Certains pans de la réalité procure une envie presque boulimique de capturer des images. Le regard s’affole et voudrait d’un geste enregistrer tous ces détails de la matière, de la couleur.
Là, l’argentique ne permets pas de satisfaire une telle envie. Alors, au numérique, j’enregistre sans compter. Une sélection stricte s’en suit et les fichiers non sélectionnés, supprimés. Ceux qui restent sont imprimés en petit format sur papier standard et re-photograpahiés, cette fois, à l’argentique. C’est cette troisième image qui m’intéresse.
Est-ce une façon de s’éloigner de la réalité ? De la faire mienne différemment ? Ou au contraire, ce temps de latence, cette distance temporelle et physique d’avec l’objet photographié est-il une façon de se rapprocher, de faire un pas de plus en direction de ce que j’appelle moi « réalité »? 
Cette série, Fronteira, est issue de ce processus.
Disposée en une ligne horizontale, comme une ligne d’horizon jamais atteignable, dont le début pourrait être la fin et réciproquement, Fronteira se compose de 36 images. Nombre choisit pour reformer l’unité de la pellicule, comme s’il était possible d’imprimer sur le film une seule et même histoire, sans coupures, sans ratages. C’est évidemment un montage, qui porte le titre d’un marquis portugais - le marquis de Fronteira (frontière), dont le nom provient de ses exploits pendant la guerre de restauration au 17ème siècle, guerre qui rend au pays son indépendance face à la colonisation espagnole.
Les frontières réelles et symboliques sont restaurées. Ici, elles prennent la forme d’un mur bleu, marqué par le temps, disparaissant par endroits sous la végétation. Les marques du temps, ce bleu qui devient pale, les fissures qui se créent viennent dégrader sa surface.

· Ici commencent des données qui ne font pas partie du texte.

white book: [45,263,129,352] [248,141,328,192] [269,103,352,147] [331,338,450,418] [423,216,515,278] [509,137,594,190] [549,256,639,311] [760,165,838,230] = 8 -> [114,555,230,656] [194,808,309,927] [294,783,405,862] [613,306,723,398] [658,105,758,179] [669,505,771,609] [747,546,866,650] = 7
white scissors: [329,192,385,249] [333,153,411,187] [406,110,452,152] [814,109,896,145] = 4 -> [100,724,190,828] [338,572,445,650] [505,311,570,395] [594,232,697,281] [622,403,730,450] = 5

Peut-on y lire l’histoire d’un pays ? Non bien sûr, mais on peut le lire comme simple métaphore des traces que le temps laisse sur nous, rendant plus complexe les molécules des êtres qu’il vient altérer.
C’est aussi une plongée visuelle dans la couleur, qui porte en elle une émotion, une beauté, et vient apporter un temps de pause face au mouvement du monde. Un temps d’arrêt pour respirer et regarder.

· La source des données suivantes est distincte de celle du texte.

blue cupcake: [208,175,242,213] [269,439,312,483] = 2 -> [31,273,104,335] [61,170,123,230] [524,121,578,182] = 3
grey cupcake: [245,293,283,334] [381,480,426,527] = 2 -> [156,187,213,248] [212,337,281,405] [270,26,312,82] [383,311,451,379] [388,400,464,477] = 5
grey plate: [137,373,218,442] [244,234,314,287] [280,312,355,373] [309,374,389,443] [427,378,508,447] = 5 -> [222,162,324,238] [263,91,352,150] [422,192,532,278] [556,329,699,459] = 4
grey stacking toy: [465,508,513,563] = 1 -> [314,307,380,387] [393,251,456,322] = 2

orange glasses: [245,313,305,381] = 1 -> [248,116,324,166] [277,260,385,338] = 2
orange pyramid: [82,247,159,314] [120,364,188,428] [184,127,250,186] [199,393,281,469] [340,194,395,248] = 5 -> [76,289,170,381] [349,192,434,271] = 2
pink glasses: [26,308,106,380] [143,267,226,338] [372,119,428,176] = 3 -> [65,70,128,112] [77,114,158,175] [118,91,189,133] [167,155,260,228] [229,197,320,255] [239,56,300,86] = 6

Certain aspects of reality give rise to an almost bulimic desire to capture images. The eye becomes frantic, wanting to record all those details of matter and color in a single gesture.
But film doesn't satisfy this urge. So, with digital, I record without counting the shots. A strict selection is then made, and unselected files are deleted. Those that remain are printed in small format on standard paper and re-photographed, this time using analog photography. It's this third image that interests me.

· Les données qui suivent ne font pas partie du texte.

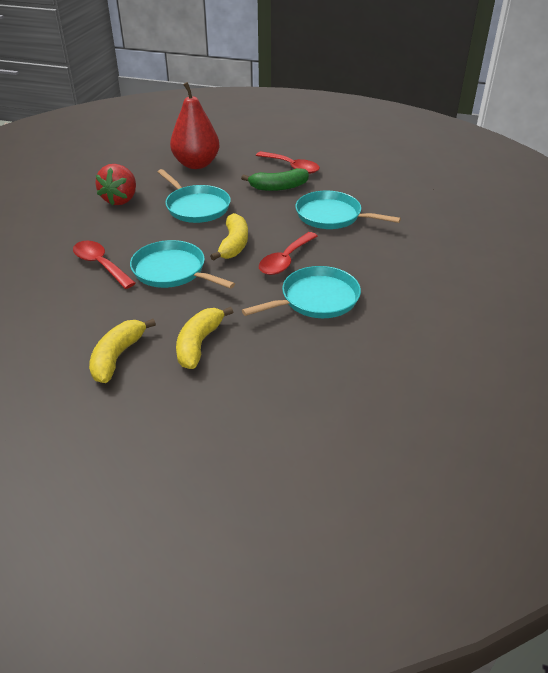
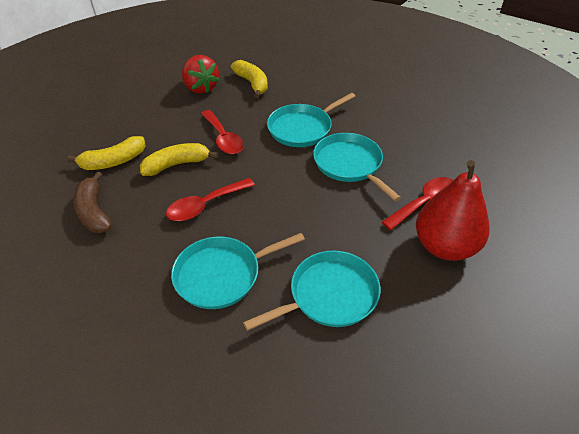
brown banana: none = 0 -> [73,172,112,233] = 1
green banana: [241,168,309,191] = 1 -> none = 0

Is it a way of distancing myself from reality? To make it mine in a different way? Or on the contrary, is this latency, this temporal and physical distance from the object photographed, a way of getting closer, of taking a step closer to what I call “reality”?
This series, Fronteira, is the result of this process.
Arranged in a horizontal line, like a never-reachable horizon, whose beginning could be the end and vice versa, Fronteira is made up of 36 images. This number was chosen to re-establish the unity of the film, as if it were possible to print a single story on the film, with no cuts, no failures. It is, of course, a montage, named after a Portuguese marquis - the Marquis de Fronteira (frontier), whose name derives from his exploits during the 17th-century War of Restoration, which restored the country's independence from Spanish colonization.
Real and symbolic borders are restored. Here, they take the form of a blue wall, marked by time, disappearing in places beneath the vegetation. The marks of time, this pale blue, the cracks that appear, degrade its surface.
Is it possible to read the history of a country? No, of course not, but it can be read as a simple metaphor for the traces that time leaves on us, making the molecules of the beings it alters more complex.
It's also a visual plunge into color, which carries with it an emotion, a beauty, and provides a moment's pause in the face of the world's movement. A pause to breathe and observe.